岁酱吖の 提交于 2019-11-30 09:42:55
Joel

I think that all they are alluding too is that you should be prepared for maximum memory usage, and potentially more gc activity, if you use a Soft reference map, since references are only gc'd as memory needs to be freed up.

If you know you only need the last n values in the cache then using a LRU Cache is a leaner approach, with more predictable resource usage for a running application.

Furthermore, according to this, it seems there are subtle differences in behaviour between -server and -client JVM's.
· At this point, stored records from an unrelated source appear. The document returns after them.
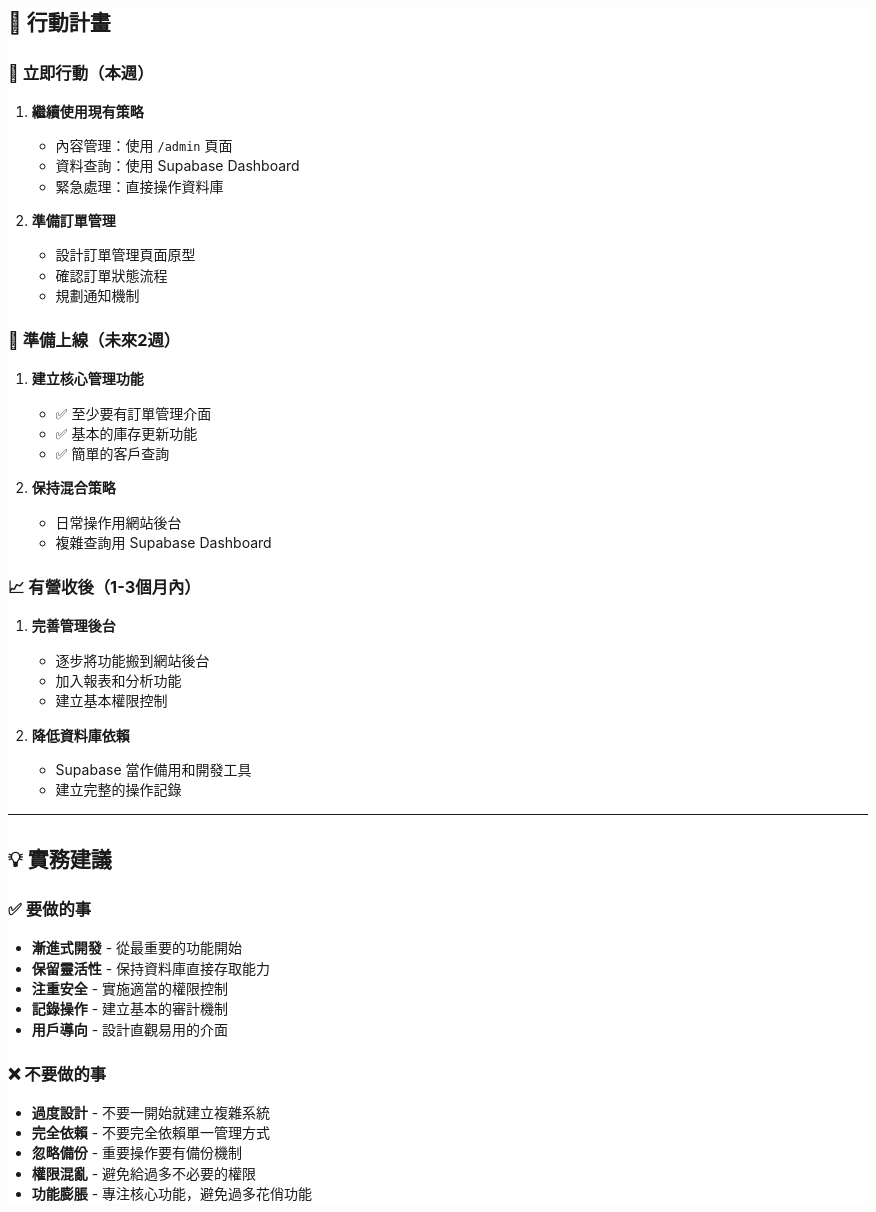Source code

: 
## 📝 行動計畫

### 🎯 **立即行動（本週）**
1. **繼續使用現有策略**
   - 內容管理：使用 `/admin` 頁面
   - 資料查詢：使用 Supabase Dashboard
   - 緊急處理：直接操作資料庫

2. **準備訂單管理**
   - 設計訂單管理頁面原型
   - 確認訂單狀態流程
   - 規劃通知機制

### 🚀 **準備上線（未來2週）**
1. **建立核心管理功能**
   - ✅ 至少要有訂單管理介面
   - ✅ 基本的庫存更新功能
   - ✅ 簡單的客戶查詢

2. **保持混合策略**
   - 日常操作用網站後台
   - 複雜查詢用 Supabase Dashboard

### 📈 **有營收後（1-3個月內）**
1. **完善管理後台**
   - 逐步將功能搬到網站後台
   - 加入報表和分析功能
   - 建立基本權限控制

2. **降低資料庫依賴**
   - Supabase 當作備用和開發工具
   - 建立完整的操作記錄

---

## 💡 實務建議

### ✅ **要做的事**
- **漸進式開發** - 從最重要的功能開始
- **保留靈活性** - 保持資料庫直接存取能力
- **注重安全** - 實施適當的權限控制
- **記錄操作** - 建立基本的審計機制
- **用戶導向** - 設計直觀易用的介面

### ❌ **不要做的事**
- **過度設計** - 不要一開始就建立複雜系統
- **完全依賴** - 不要完全依賴單一管理方式
- **忽略備份** - 重要操作要有備份機制
- **權限混亂** - 避免給過多不必要的權限
- **功能膨脹** - 專注核心功能，避免過多花俏功能
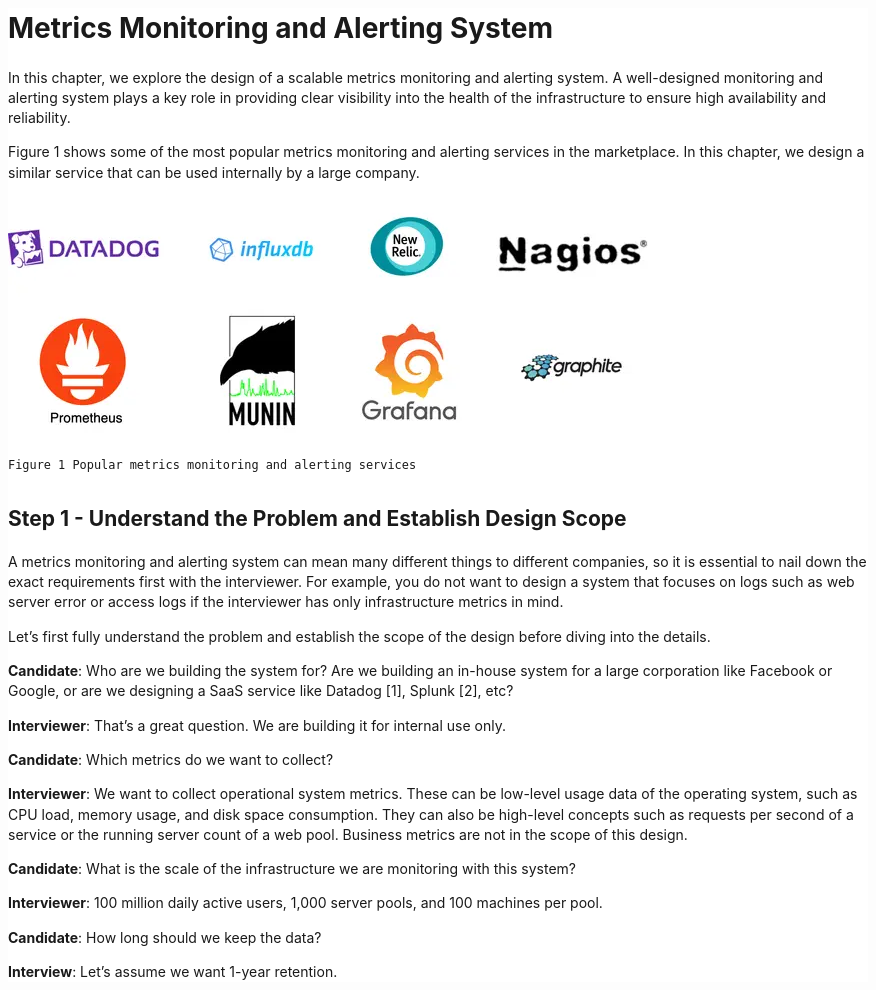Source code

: # Metrics Monitoring and Alerting System

In this chapter, we explore the design of a scalable metrics monitoring and alerting system. A well-designed monitoring and alerting system plays a key role in providing clear visibility into the health of the infrastructure to ensure high availability and reliability.

Figure 1 shows some of the most popular metrics monitoring and alerting services in the marketplace. In this chapter, we design a similar service that can be used internally by a large company.

![monitoring_alerting](images/monitoring_alerting.webp)

	Figure 1 Popular metrics monitoring and alerting services

## Step 1 - Understand the Problem and Establish Design Scope

A metrics monitoring and alerting system can mean many different things to different companies, so it is essential to nail down the exact requirements first with the interviewer. For example, you do not want to design a system that focuses on logs such as web server error or access logs if the interviewer has only infrastructure metrics in mind.

Let’s first fully understand the problem and establish the scope of the design before diving into the details.

<p><b>Candidate</b>: Who are we building the system for? Are we building an in-house system for a large corporation like Facebook or Google, or are we designing a SaaS service like Datadog [1], Splunk [2], etc?</p>
<p><b>Interviewer</b>: That’s a great question. We are building it for internal use only.</p>

<p><b>Candidate</b>: Which metrics do we want to collect?</p>
<p><b>Interviewer</b>: We want to collect operational system metrics. These can be low-level usage data of the operating system, such as CPU load, memory usage, and disk space consumption. They can also be high-level concepts such as requests per second of a service or the running server count of a web pool. Business metrics are not in the scope of this design.</p>

<p><b>Candidate</b>: What is the scale of the infrastructure we are monitoring with this system?</p>
<p><b>Interviewer</b>: 100 million daily active users, 1,000 server pools, and 100 machines per pool.</p>

<p><b>Candidate</b>: How long should we keep the data?</p>
<p><b>Interview</b>: Let’s assume we want 1-year retention.</p>
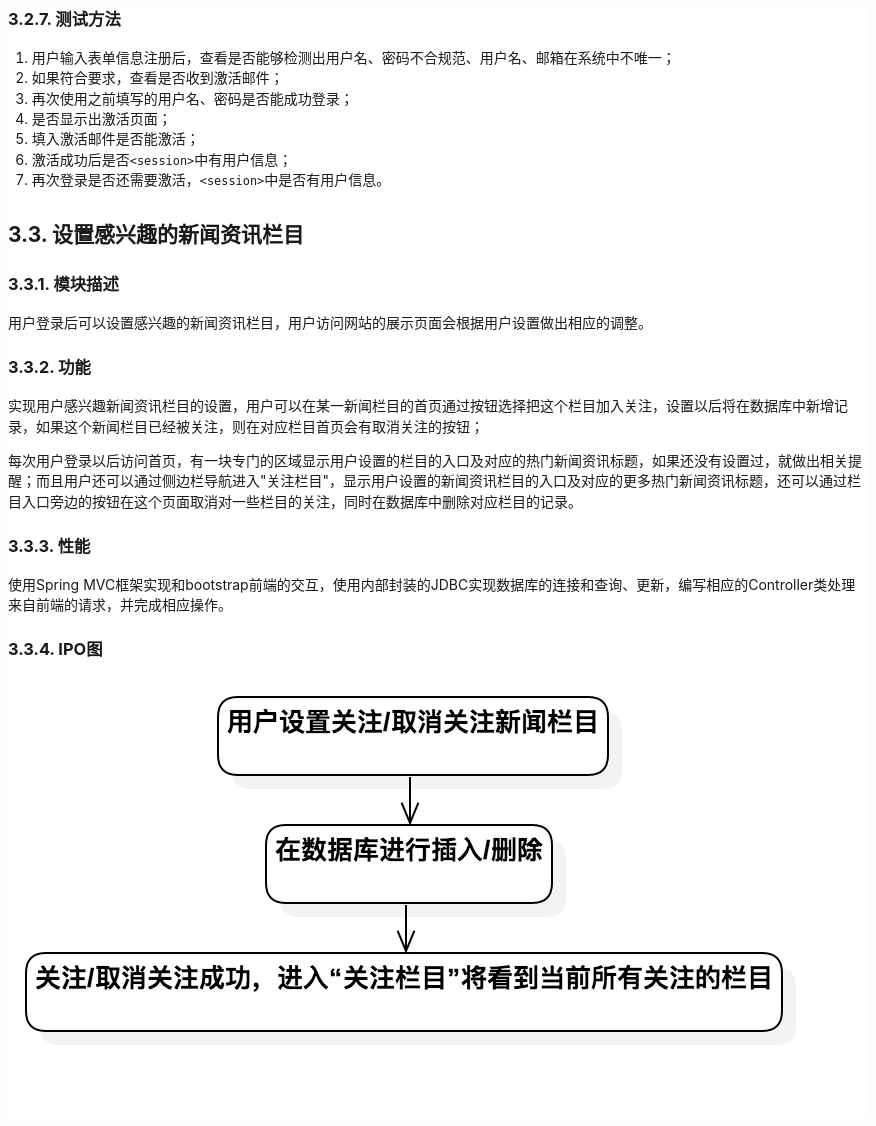 ### 3.2.7. 测试方法

1. 用户输入表单信息注册后，查看是否能够检测出用户名、密码不合规范、用户名、邮箱在系统中不唯一；
2. 如果符合要求，查看是否收到激活邮件；
3. 再次使用之前填写的用户名、密码是否能成功登录；
4. 是否显示出激活页面；
5. 填入激活邮件是否能激活；
6. 激活成功后是否`<session>`中有用户信息；
7. 再次登录是否还需要激活，`<session>`中是否有用户信息。

## 3.3. 设置感兴趣的新闻资讯栏目

### 3.3.1. 模块描述

用户登录后可以设置感兴趣的新闻资讯栏目，用户访问网站的展示页面会根据用户设置做出相应的调整。

### 3.3.2. 功能

实现用户感兴趣新闻资讯栏目的设置，用户可以在某一新闻栏目的首页通过按钮选择把这个栏目加入关注，设置以后将在数据库中新增记录，如果这个新闻栏目已经被关注，则在对应栏目首页会有取消关注的按钮；

每次用户登录以后访问首页，有一块专门的区域显示用户设置的栏目的入口及对应的热门新闻资讯标题，如果还没有设置过，就做出相关提醒；而且用户还可以通过侧边栏导航进入"关注栏目"，显示用户设置的新闻资讯栏目的入口及对应的更多热门新闻资讯标题，还可以通过栏目入口旁边的按钮在这个页面取消对一些栏目的关注，同时在数据库中删除对应栏目的记录。

### 3.3.3. 性能

使用Spring MVC框架实现和bootstrap前端的交互，使用内部封装的JDBC实现数据库的连接和查询、更新，编写相应的Controller类处理来自前端的请求，并完成相应操作。

### 3.3.4. IPO图

![注册登录IPO](images/关注栏目IPO.png)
The Sun JRE does treat SoftReferences differently from WeakReferences. We attempt to hold on to object referenced by a SoftReference if there isn't pressure on the available memory. One detail: the policy for the "-client" and "-server" JRE's are different: the -client JRE tries to keep your footprint small by preferring to clear SoftReferences rather than expand the heap, whereas the -server JRE tries to keep your performance high by preferring to expand the heap (if possible) rather than clear SoftReferences. One size does not fit all.

One of the practical problems with using SoftReferences is that they tend to be discarded all at once. The reason you have a cache is to provide pretty good perform, most of the time.

However using SoftReferences for a cache can mean after your application has stopped for a GC, it will run slowly until the cache is rebuilt. i.e. Just at the time you need to application catch up.

Note: You can use a LinkedHashMap as an LRU cache, its doesn't have to be complex.